*READING PASSAGE:*
Rob Evans
- Born: Robert Evans 14 April 1992 (age 34) Haverfordwest, Wales
- Height: 1.86 m (6 ft 1 in)
- Weight: 116 kg (256 lb; 18 st 4 lb)
- School: Spittal VC School Sir Thomas Picton School

Rugby union career
- Position: Loosehead Prop

Amateur team(s)
- Years: Team / Apps / (Points)
- Haverfordwest RFC

Senior career
- Years: Team / Apps / (Points)
- 2010–2014: Carmarthen Quins / 34 / (30)
- 2013–2022: Scarlets / 151 / (45)
- 2022–2023: Dragons / 11 / (0)
- 2023–2025: Miami Sharks / 12 / (0)
- Correct as of 28 January 2024

International career
- Years: Team / Apps / (Points)
- 2011–2012: Wales U20 / 13 / (0)
- 2015–2020: Wales / 39 / (5)

*WORK REQUIRED:*
According to the Rob Evans profile, which team did he play for from 2013 to 2022? The records come from a source unrelated to the Rob Evans profile.

*EXTRACTED DATA:*
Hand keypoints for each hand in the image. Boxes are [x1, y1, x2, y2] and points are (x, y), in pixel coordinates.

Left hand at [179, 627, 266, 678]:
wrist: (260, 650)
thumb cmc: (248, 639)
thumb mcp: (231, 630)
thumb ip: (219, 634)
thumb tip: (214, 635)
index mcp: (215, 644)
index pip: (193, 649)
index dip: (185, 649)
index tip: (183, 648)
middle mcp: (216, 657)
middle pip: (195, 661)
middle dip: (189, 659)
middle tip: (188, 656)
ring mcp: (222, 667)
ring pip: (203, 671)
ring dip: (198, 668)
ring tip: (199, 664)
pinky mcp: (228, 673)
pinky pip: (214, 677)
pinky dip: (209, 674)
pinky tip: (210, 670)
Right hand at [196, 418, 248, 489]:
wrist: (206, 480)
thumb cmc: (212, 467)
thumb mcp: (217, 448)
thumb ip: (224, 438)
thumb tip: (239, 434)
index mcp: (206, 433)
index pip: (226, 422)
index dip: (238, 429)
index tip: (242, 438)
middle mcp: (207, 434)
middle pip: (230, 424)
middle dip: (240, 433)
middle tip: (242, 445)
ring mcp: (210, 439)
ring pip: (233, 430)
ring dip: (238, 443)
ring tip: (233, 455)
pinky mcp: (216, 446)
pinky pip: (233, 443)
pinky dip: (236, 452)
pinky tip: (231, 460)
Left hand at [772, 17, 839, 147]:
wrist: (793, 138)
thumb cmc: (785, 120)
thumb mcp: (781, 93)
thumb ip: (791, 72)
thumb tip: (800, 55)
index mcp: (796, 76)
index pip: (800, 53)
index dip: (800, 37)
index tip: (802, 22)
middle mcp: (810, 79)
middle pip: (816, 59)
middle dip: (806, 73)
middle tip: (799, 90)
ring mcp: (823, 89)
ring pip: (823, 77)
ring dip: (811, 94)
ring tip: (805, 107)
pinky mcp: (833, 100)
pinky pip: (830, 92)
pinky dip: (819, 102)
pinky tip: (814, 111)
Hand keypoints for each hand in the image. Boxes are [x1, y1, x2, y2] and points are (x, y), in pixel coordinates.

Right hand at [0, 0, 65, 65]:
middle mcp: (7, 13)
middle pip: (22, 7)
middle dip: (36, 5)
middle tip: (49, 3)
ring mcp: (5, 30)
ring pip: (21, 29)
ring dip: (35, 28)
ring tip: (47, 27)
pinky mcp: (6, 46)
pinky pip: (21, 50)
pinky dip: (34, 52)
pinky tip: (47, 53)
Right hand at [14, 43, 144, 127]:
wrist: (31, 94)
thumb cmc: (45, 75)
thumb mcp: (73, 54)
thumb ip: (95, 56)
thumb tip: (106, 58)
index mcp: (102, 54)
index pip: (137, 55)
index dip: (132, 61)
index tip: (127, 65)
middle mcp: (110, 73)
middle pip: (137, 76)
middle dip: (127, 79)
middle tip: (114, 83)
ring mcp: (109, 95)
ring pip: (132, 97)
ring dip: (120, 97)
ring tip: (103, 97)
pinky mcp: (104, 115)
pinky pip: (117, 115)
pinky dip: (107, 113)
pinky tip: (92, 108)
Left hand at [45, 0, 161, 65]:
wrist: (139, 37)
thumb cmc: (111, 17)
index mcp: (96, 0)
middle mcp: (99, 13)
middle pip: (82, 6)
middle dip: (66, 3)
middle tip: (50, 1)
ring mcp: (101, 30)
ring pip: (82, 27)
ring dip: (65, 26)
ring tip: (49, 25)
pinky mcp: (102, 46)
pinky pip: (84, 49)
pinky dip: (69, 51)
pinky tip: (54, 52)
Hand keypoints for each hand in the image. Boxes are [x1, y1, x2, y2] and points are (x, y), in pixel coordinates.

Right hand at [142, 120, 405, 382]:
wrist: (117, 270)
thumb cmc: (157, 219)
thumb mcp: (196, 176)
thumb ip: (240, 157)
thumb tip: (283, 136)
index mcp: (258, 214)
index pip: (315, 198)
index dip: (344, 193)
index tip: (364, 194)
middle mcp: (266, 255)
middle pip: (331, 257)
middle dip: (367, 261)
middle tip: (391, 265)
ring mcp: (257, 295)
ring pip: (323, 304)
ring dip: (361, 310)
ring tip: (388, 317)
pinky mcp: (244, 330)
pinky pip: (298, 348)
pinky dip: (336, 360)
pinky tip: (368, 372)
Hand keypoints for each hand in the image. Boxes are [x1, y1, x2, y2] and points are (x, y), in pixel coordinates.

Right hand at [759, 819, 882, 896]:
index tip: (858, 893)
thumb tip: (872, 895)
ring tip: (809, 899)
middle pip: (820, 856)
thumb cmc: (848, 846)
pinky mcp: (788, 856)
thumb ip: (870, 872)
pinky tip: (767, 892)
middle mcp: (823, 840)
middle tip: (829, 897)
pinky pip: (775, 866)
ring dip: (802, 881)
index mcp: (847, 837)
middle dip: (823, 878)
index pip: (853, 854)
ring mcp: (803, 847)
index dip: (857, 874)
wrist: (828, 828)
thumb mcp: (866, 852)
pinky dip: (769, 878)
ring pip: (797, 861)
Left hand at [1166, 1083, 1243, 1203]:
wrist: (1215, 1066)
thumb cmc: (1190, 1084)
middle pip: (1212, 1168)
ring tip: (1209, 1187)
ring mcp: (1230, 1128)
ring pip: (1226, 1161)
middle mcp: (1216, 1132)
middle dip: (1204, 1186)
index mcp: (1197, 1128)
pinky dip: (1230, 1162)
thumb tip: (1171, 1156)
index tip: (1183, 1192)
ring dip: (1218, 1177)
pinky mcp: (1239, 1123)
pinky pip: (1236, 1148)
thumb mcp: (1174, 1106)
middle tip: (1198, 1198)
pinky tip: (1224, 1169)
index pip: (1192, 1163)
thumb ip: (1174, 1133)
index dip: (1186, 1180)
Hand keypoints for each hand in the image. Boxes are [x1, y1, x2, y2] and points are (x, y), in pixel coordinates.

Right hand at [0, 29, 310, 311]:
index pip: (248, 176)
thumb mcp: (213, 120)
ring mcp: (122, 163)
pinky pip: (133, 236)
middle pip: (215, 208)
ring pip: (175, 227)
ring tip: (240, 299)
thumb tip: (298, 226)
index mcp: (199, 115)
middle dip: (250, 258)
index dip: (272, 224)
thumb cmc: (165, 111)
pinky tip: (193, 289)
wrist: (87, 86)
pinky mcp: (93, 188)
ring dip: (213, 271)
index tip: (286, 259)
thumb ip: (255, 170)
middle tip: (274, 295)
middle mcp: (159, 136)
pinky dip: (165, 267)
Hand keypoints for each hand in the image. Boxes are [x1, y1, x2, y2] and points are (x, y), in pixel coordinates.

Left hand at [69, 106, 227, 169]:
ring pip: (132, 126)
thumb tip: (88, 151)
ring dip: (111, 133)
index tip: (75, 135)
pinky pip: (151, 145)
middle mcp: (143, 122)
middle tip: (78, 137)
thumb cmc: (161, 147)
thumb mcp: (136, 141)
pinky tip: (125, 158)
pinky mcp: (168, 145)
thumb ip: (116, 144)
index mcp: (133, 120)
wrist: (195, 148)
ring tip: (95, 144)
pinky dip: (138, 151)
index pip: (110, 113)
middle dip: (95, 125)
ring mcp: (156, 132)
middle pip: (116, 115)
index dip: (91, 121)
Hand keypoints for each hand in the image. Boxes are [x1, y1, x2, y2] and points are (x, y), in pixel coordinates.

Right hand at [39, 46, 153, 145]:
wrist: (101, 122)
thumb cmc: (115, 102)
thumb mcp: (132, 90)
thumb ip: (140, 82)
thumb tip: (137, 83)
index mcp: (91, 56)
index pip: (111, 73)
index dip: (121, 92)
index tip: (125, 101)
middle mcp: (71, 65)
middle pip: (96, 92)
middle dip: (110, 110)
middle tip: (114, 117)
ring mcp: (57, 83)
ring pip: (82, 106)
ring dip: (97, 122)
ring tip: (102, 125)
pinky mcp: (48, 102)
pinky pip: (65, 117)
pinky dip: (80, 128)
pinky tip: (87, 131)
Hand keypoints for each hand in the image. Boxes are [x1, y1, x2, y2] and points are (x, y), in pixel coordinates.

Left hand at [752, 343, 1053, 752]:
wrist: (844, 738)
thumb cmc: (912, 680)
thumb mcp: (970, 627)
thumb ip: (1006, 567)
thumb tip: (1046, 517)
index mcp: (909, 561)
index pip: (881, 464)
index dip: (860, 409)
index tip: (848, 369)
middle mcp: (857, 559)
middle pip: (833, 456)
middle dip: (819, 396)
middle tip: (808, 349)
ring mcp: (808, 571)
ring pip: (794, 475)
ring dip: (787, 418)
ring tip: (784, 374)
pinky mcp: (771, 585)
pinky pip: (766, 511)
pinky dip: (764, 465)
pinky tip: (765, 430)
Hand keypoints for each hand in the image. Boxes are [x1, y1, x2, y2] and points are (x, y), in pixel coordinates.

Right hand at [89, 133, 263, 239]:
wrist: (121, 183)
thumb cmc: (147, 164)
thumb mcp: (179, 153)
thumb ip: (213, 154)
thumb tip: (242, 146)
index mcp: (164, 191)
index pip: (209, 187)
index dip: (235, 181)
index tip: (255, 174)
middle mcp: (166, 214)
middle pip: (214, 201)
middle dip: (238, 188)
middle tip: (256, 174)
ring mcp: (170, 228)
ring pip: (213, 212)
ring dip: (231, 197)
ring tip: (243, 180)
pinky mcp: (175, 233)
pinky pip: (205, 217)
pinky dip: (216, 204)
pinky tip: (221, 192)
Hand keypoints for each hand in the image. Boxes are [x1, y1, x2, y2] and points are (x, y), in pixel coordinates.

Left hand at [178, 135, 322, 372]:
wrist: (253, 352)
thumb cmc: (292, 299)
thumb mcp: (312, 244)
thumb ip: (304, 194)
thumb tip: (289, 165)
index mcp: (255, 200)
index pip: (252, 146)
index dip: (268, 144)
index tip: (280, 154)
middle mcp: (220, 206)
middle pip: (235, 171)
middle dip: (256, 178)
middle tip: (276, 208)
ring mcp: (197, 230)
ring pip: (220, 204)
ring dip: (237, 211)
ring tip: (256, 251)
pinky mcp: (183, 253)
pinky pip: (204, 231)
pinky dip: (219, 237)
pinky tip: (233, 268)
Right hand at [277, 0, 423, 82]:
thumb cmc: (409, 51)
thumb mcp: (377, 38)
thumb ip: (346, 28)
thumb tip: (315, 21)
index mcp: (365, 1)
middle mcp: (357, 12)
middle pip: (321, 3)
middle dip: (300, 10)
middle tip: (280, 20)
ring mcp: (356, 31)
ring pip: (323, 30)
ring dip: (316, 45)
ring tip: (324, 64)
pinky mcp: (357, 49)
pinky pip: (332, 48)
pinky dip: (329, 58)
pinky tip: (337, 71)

*RESULT FOR THIS TASK:*
Scarlets